◆ Action item ◆
Every entry that follows should be repeated exactly; drop the images.

──────

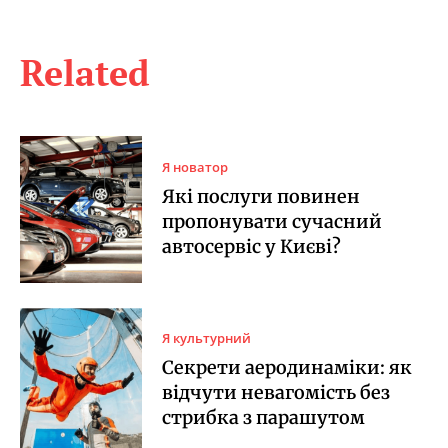
Related
Я новатор
Які послуги повинен
пропонувати сучасний
автосервіс у Києві?
Я культурний
Секрети аеродинаміки: як
відчути невагомість без
стрибка з парашутом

──────

◆ Your solution ◆
Related
Я новатор
Які послуги повинен
пропонувати сучасний
автосервіс у Києві?
Я культурний
Секрети аеродинаміки: як
відчути невагомість без
стрибка з парашутом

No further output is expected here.